Legal Issues of Roe v. Wade

First of all, Roe v. Wade did not legalize abortion. 

Contrary to popular perception, the majority opinion in Roe did not affirm a constitutional right to privacy, much less a right to have an abortion.

Roe and all subsequent abortion cases have established a culture where the Supreme Court, rather than the legislature, dictates the content of abortion legislation, often in painstaking detail. Though Roe itself had little regard for the text of the Constitution and effectively ignored a century of prior jurisprudence, Roe’s defenders have solemnly appealed to the principle of stare decisis to preserve Roe as an established precedent. Revolutionaries despise traditional authority until they gain power, at which point authority again becomes sacred. Since the legal arguments of Roe are virtually nonexistent, it can only be defended by the argument from authority, stare decisis, a principle which Roe itself thoroughly repudiated.

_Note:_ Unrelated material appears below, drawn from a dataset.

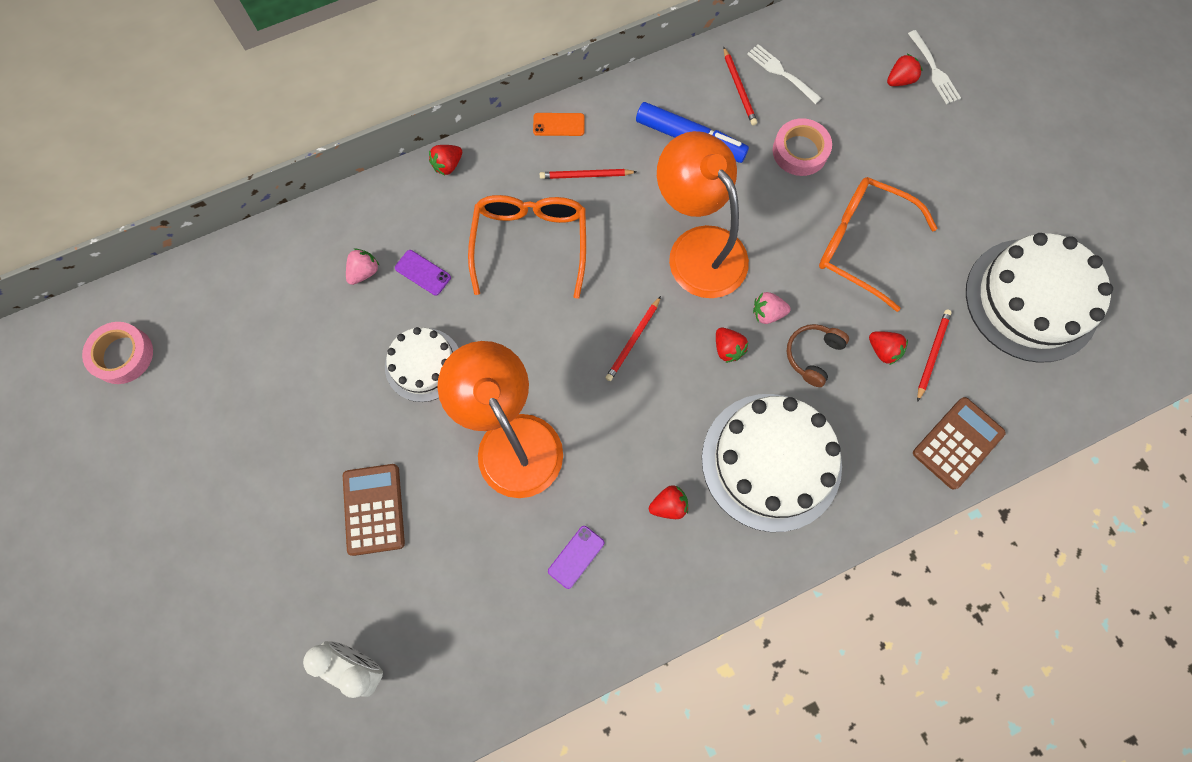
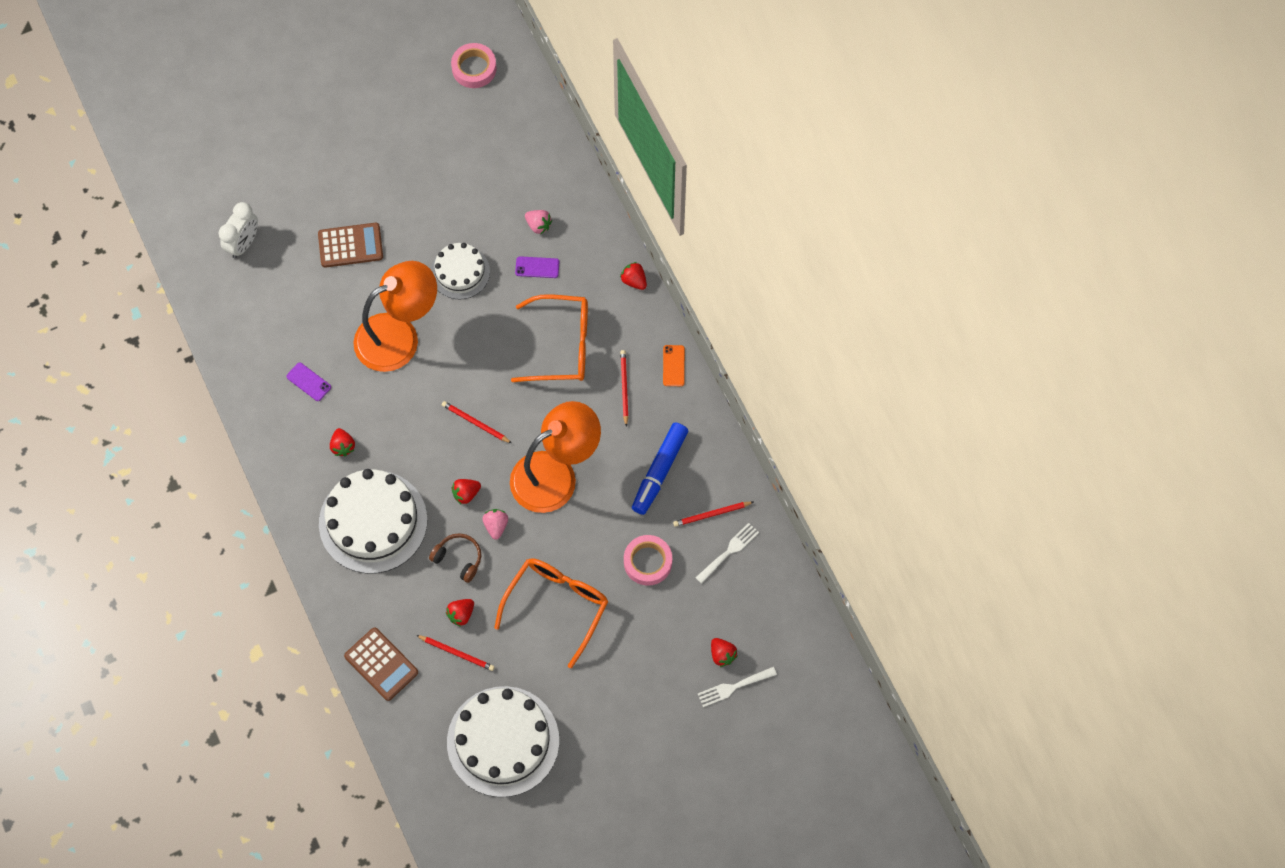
camera: 90 degrees right, 5 degrees down
purple phone [395,250,451,296] -> purple phone turned 60 degrees clockwise [515,256,559,278]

"The most controversial of the civil rights cases is undoubtedly Roe v. Wade, 410 U.S. 113 (1973), which has been applied in a way that effectively establishes an unwritten constitutional right to have an abortion, though the opinion of Roe itself made no such assertion directly. Roe represents a twofold failure of judicial social engineering, since it (1) applied a uniform legal solution over all the states on a highly contentious issue that opens deep moral, religious, and philosophical fissures, and (2) was poorly reasoned and not grounded in law, giving it little intellectual legitimacy. We are only going to consider the second aspect of Roe, its failing as a legal argument.Roe’s intellectual inadequacies are well known and criticized among legal scholars, even those who personally favor a right to abortion.[1] These criticisms have not reached a larger audience, however, due to the superficial coverage of legal matters by the mass media. Accordingly, we need to clear some common misconceptions before examining the opinion of Roe itself, which is often cited but seldom read."


As subsequent history has proven, the Court did not settle the abortion issue, but nationalized it, creating militant opposition groups with national reach. The Court, by legislating from the bench one time too many, itself became an object of competing political ideologies. Instead of debating abortion in state legislatures, the battle is waged through judicial appointments, and as Roe cannot stand on the basis of its weak arguments alone, the abortion issue will be held hostage by the courts until the pre-Warren understanding of the role of the judiciary holds sway once again.